The Quarter Video Graphics Array (also known as Quarter VGA, QVGA, or qVGA) is a popular term for a computer display with 320 × 240 display resolution that debuted with the CGA Color Graphics Adapter for the original IBM PC. QVGA displays were most often used in mobile phones, personal digital assistants (PDA), and some handheld game consoles. Often the displays are in a "portrait" orientation (i.e., taller than they are wide, as opposed to "landscape") and are referred to as 240 × 320.
The name comes from having a quarter of the 640 × 480 maximum resolution of the original IBM VGA display technology, which became a de facto industry standard in the late 1980s. QVGA is not a standard mode offered by the VGA BIOS, even though VGA and compatible chipsets support a QVGA-sized Mode X. The term refers only to the display's resolution and thus the abbreviated term QVGA or Quarter VGA is more appropriate to use.
QVGA resolution is also used in digital video recording equipment as a low-resolution mode requiring fewer data storage capacity than higher resolutions, typically in still digital cameras with video recording capability, and some mobile phones. Each frame is an image of 320 × 240 pixels. QVGA video is typically recorded at 15 or 30 frames per second. QVGA mode describes the size of an image in pixels, commonly called the resolution; numerous video file formats support this resolution.
While QVGA is a lower resolution than VGA, at higher resolutions the "Q" prefix commonly means quad(ruple) or four times higher display resolution (e.g., QXGA is four times higher resolution than XGA).
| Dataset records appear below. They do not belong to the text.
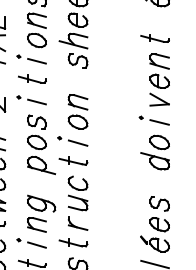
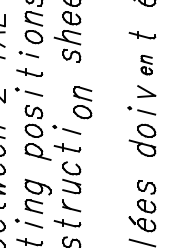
part: (31, 59) -> (28, 54), size x0.7
part: (159, 70) -> (146, 64), size x0.6
part: (77, 111) -> (82, 102), moved

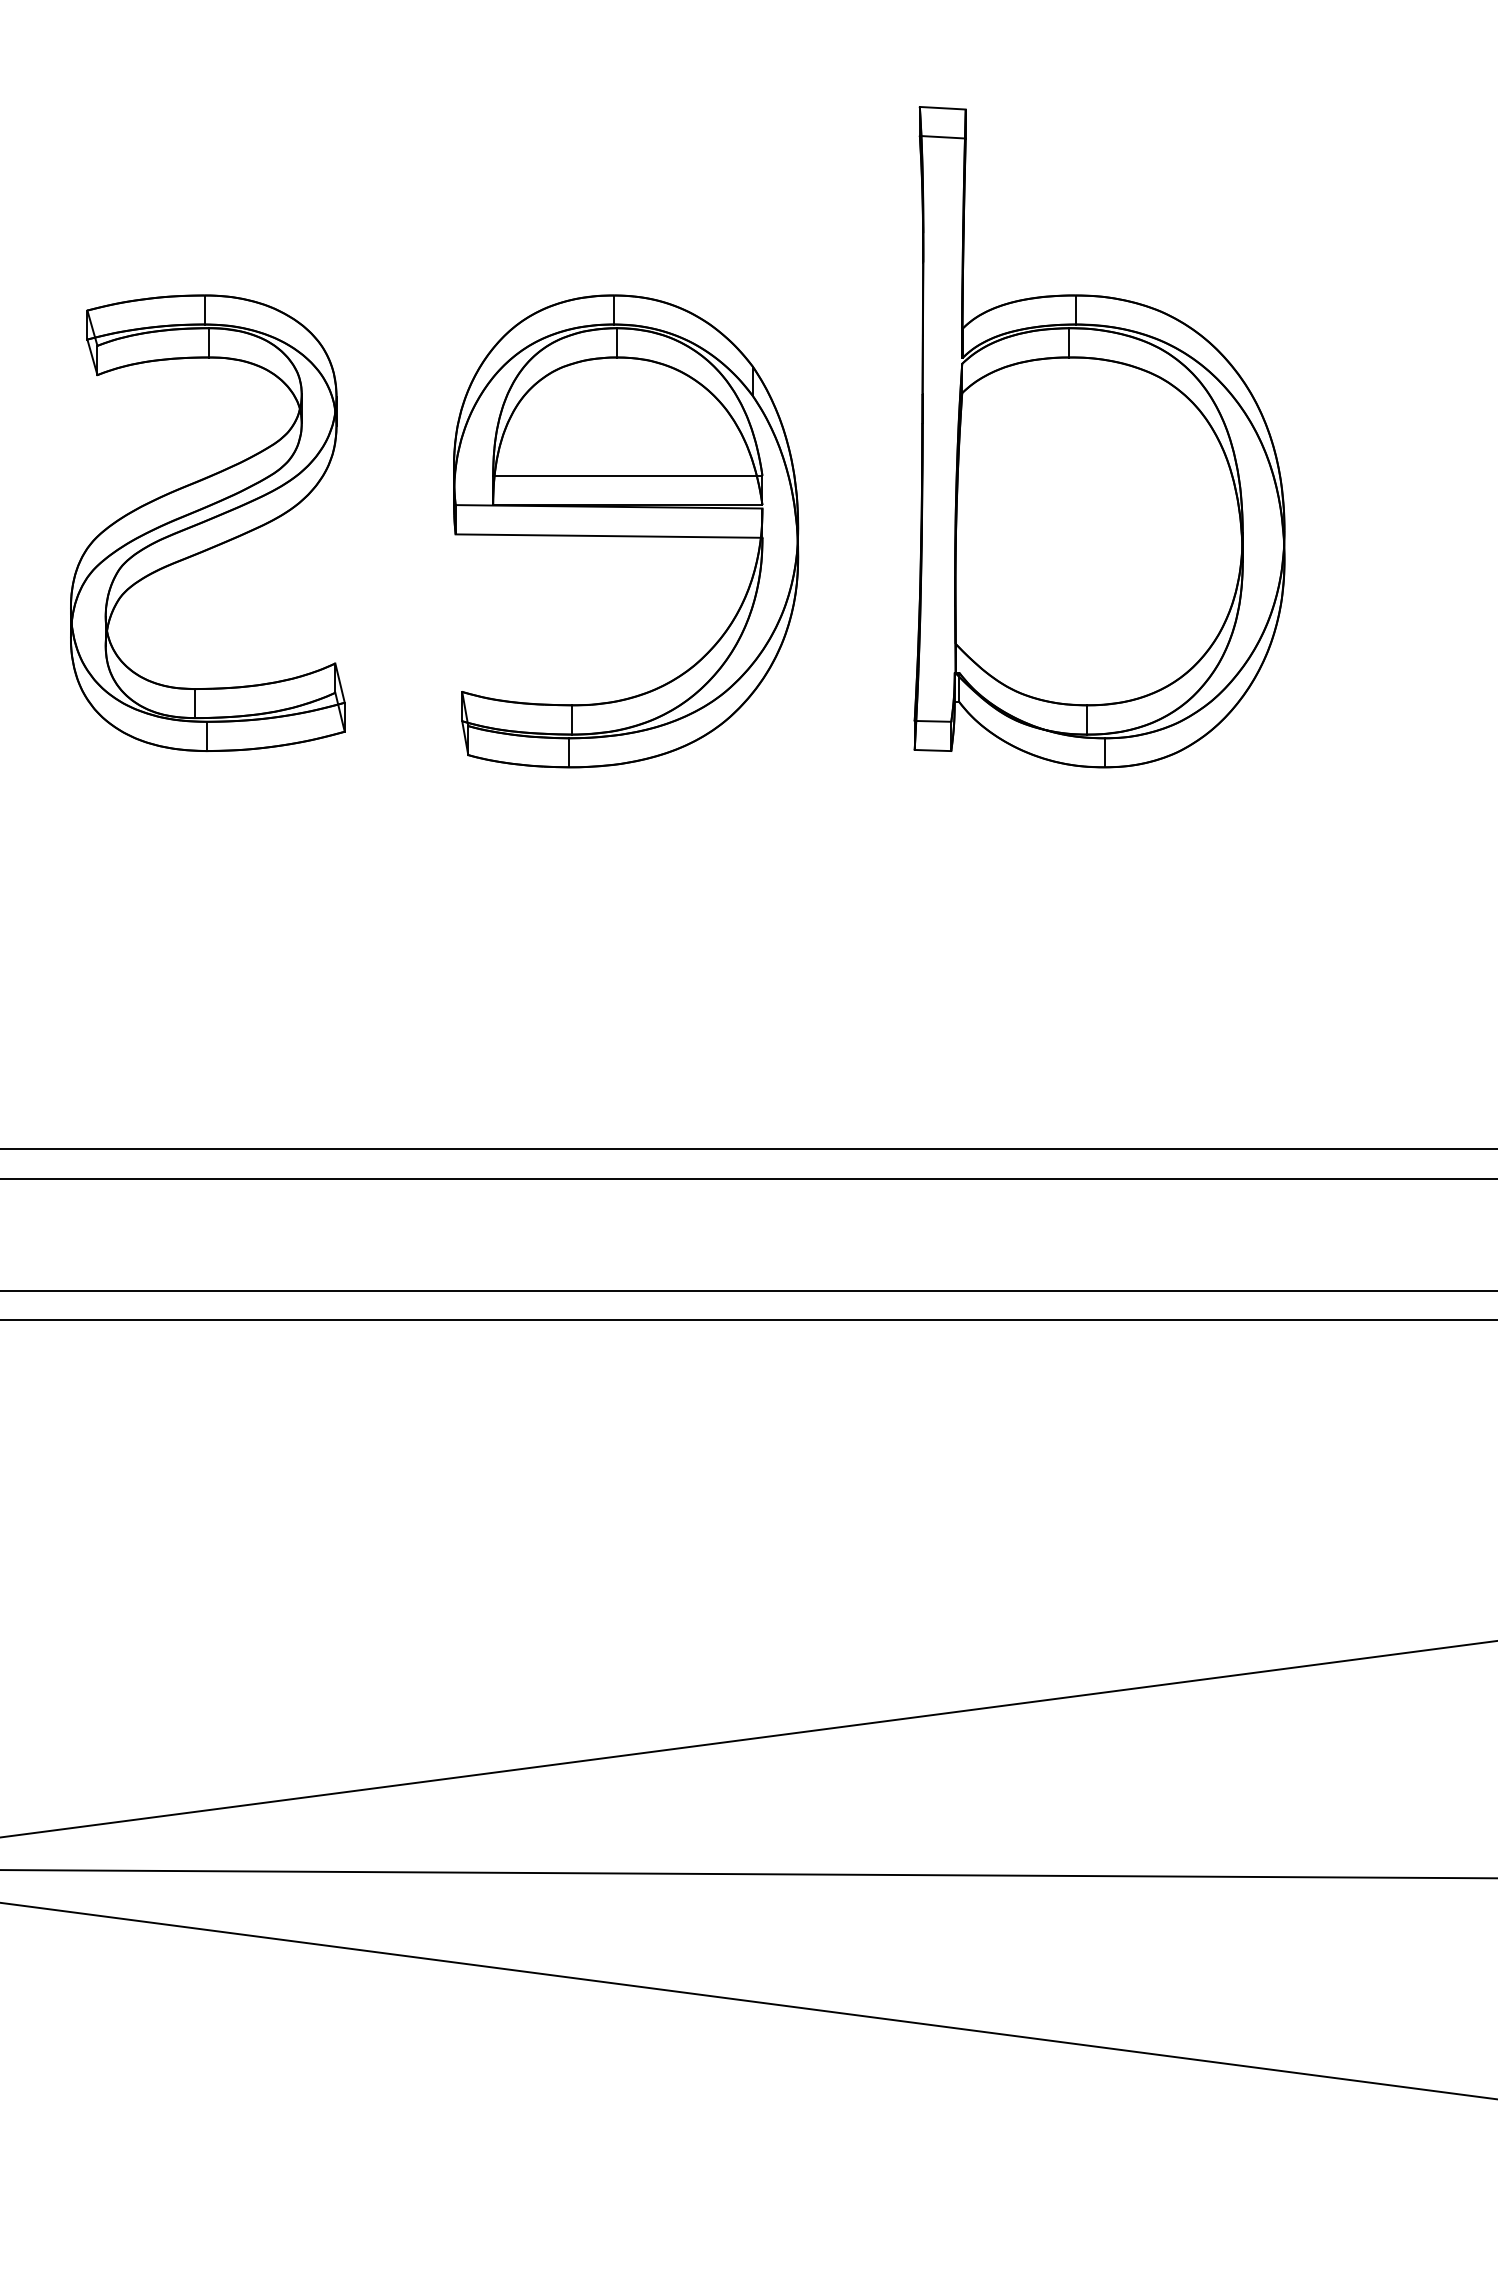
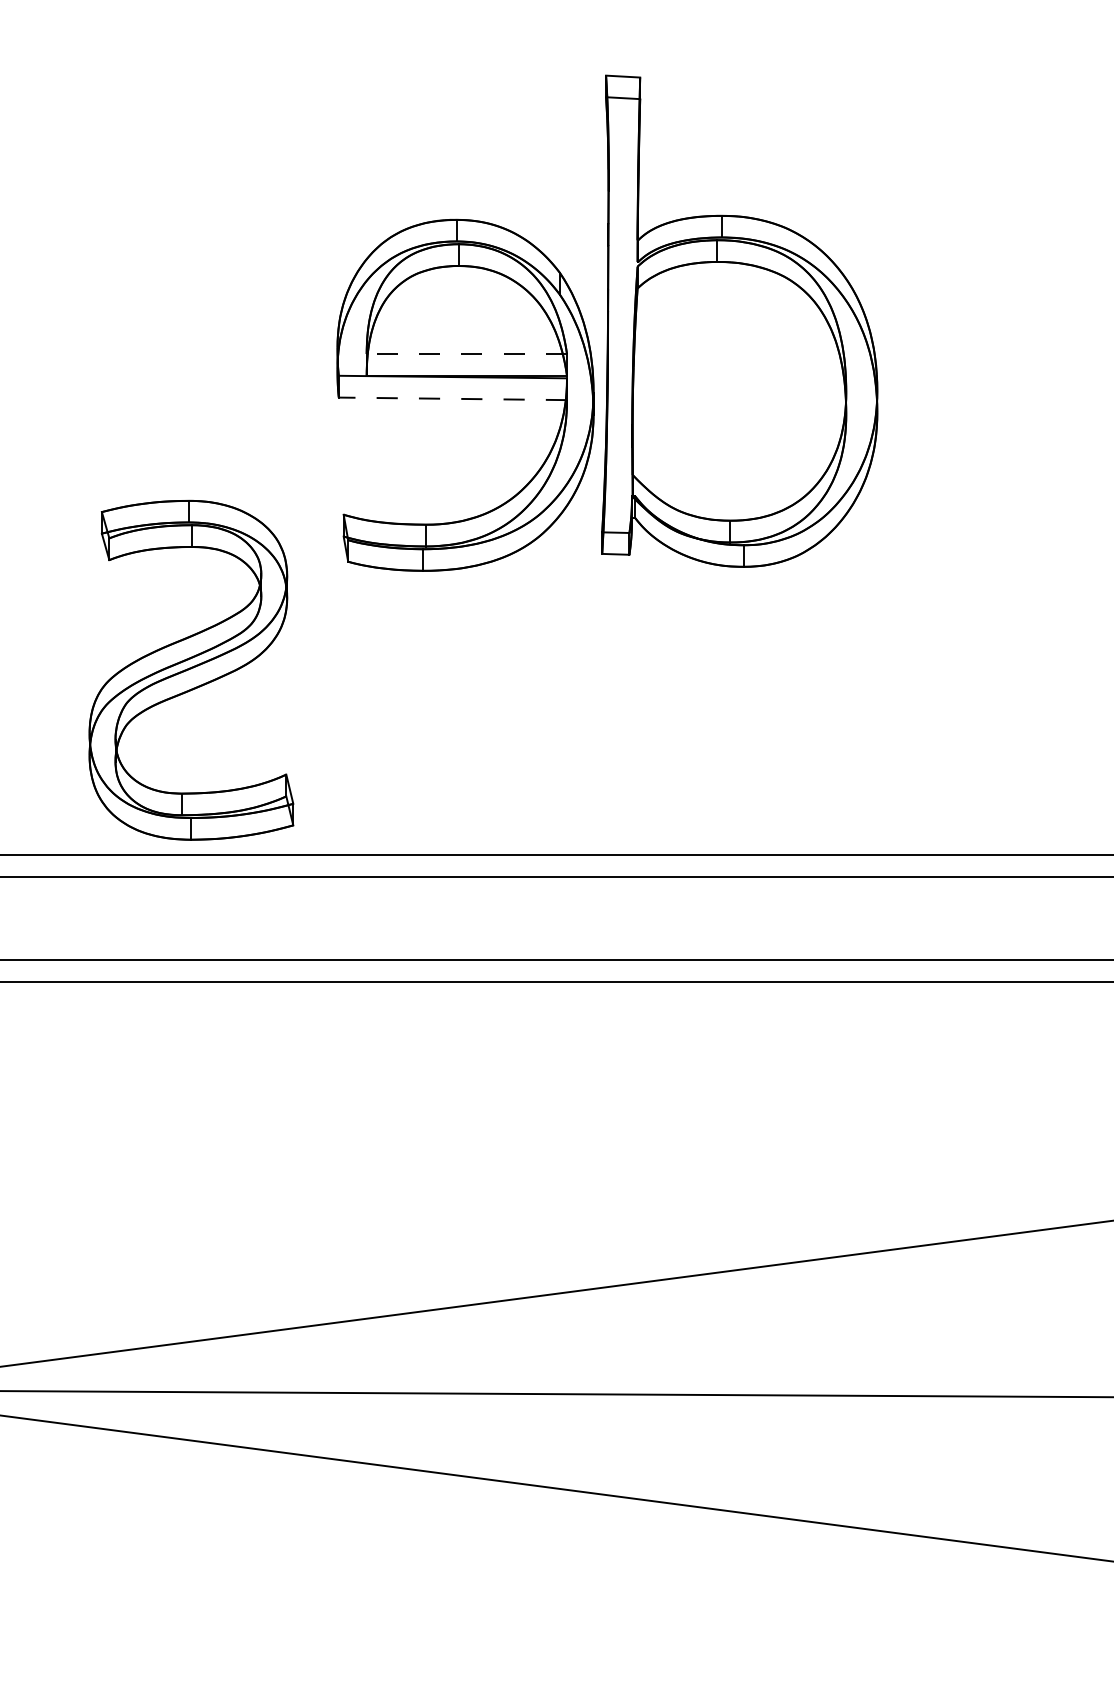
part: (1099, 436) -> (739, 320), moved
line: (627, 476) -> (466, 354), solid -> dashed
part: (207, 522) -> (191, 669), moved
line: (608, 535) -> (452, 398), solid -> dashed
To distinguish quarter from quad, lowercase "q" is sometimes used for "quarter" and uppercase "Q" for "Quad", by analogy with SI prefixes like m/M and p/P, but this is not a consistent usage.
Some examples of devices that use QVGA display resolution include, Samsung i5500, LG Optimus L3-E400, Galaxy Fit, Y and Pocket, HTC Wildfire, Sony Ericsson Xperia X10 Mini and mini pro and Nintendo 3DS' bottom screen.